In the Donbas, which comprises the Donetsk and Luhansk regions, Kyiv-backed Luhansk Gov. Serhiy Haidai said in a message posted to Telegram that “more than 90%” of his region had fallen under Russian control. He said Severodonetsk and Lysychansk were the largest cities to remain in Ukrainian hands in the region.
While attention has focused on the grinding battle in the east, concern has also been rising as Russian troops advance toward the city of Zaporizhzhia, through what has been a key escape corridor for residents of Mariupol and other areas now ruled by Moscow.
Russian forces advancing from the south have been reported within 20 miles of Zaporizhzhia.
Nerves were on edge Thursday after three missiles hit Zaporizhzhia the day before in the most damaging strikes to date on the city. One death and a handful of injuries were reported. The attacks hit a downtown shopping center and a helicopter components factory, and destroyed more than a dozen homes in a residential district.
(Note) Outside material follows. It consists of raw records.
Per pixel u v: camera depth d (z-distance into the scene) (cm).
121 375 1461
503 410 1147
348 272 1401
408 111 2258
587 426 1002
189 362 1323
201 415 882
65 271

Amid a steady rain Thursday, distraught families gathered their charred belongings from the bombed-out homes, many of which face demolition. They piled what they could into cars and trucks that wove through the muddy lanes of the working-class neighborhood.
Ukrainian troops on a highway leading to Zaporizhzhia from the north diverted traffic away from a bridge that spans a dam on the Dnipro River. Officials feared that Russians missiles could hit the bridge.
“Yes, people are nervous, especially after these latest attacks,” said Denys Peschyhyn, a volunteer coordinator at a distribution center where people — many displaced from elsewhere in Ukraine — awaited handouts of food and clothing. “But it is not a question of panic. Zaporizhzhia will fight.”
The war in Ukraine, which began Feb. 24, has displaced more than 11 million Ukrainians and united global powers against Putin. According to the Office of the United Nations High Commissioner for Human Rights, about 4,000 civilians have been killed and more than 4,500 injured since February. The agency says the figures are likely undercounts.
Life in Russia has worsened as well under the effect of international sanctions. On Wednesday, Putin ordered a 10% increase in pensions and the minimum wage in order to combat inflation, acknowledging on television that 2022 would be a “difficult” year but denying that the hardships were connected to Russia’s economic isolation as a result of the war. On Thursday, the Russian central bank also lowered its interest rate from 14% to 11%.
Russian oil exports continue to flow to the European Union, although the bloc has debated banning them for weeks. Hungary, an EU member state, has resisted the proposal.
Meanwhile, a historic shift by Finland and Sweden to apply for membership in the North Atlantic Treaty Organization has also run into resistance from Turkey, which has taken a stance against their membership.
McDonnell reported from Zaporizhzhia and Kaleem from London.